Conclusions: The RxWhyQA data set can be used to train and evaluate systems that need to handle multianswer and multifocus questions. Specifically, multianswer EQA appears to be challenging and therefore warrants more investment in research. We created and shared a clinical EQA data set with multianswer and multifocus questions that would channel future research efforts toward more realistic scenarios.

JMIR AI 2023;2:e41818




The thought process involved in clinical reasoning and decision-making can be naturally framed into a series of questions and answers [1,2]. Achieving human-like question-answering (QA) capability is highly regarded in artificial intelligence (AI). Medical QA research has garnered terrific momentum over the past decade, and a new generation of AI scientists is undergoing a state-of-the-art update at a daunting pace almost every month (if not every week). One of the very sought-after applications is to find the answer within a given document, or extractive QA (EQA), which enables patient-specific QA based on the information provided in the clinical text [3]. As an essential component in most AI engineering undertakings, EQA training data determine not only the likelihood of success in terms of annotation quality but also the fidelity of representing the target scenario.

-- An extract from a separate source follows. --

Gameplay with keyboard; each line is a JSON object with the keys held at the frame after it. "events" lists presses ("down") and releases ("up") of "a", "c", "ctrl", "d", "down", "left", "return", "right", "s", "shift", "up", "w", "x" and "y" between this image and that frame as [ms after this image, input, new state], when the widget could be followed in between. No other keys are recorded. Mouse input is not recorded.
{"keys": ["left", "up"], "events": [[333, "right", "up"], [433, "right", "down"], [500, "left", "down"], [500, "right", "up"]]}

Along with other issues observed in existing medical EQA corpora [4], the mainstream annotation approach knowingly simplifies the task into a “one answer per document” scheme. Although the simplification makes development and evaluation easier for promoting initial growth of the field, it is unrealistic because EQA can naturally have multiple qualified answers (or answer components) within 1 document, and often all of them must be captured to sufficiently answer a question [5]. Moreover, a question can naturally involve multiple focus points such as “Why A, B, and C…” rather than requiring the user to ask 1 question for each point. To address this gap, we created an EQA data set that involves realistic, multianswer and multifocus cases by converting the concept-relation annotations from an existing clinical natural language processing (NLP) challenge data set. Our generated RxWhyQA data set includes a total of 96,939 QA entries, where 25% of the answerable questions require the identification of multiple answers and 2% of them ask about multiple drugs within 1 question. We also developed a baseline solution for multianswer QA and tested it on the RxWhyQA.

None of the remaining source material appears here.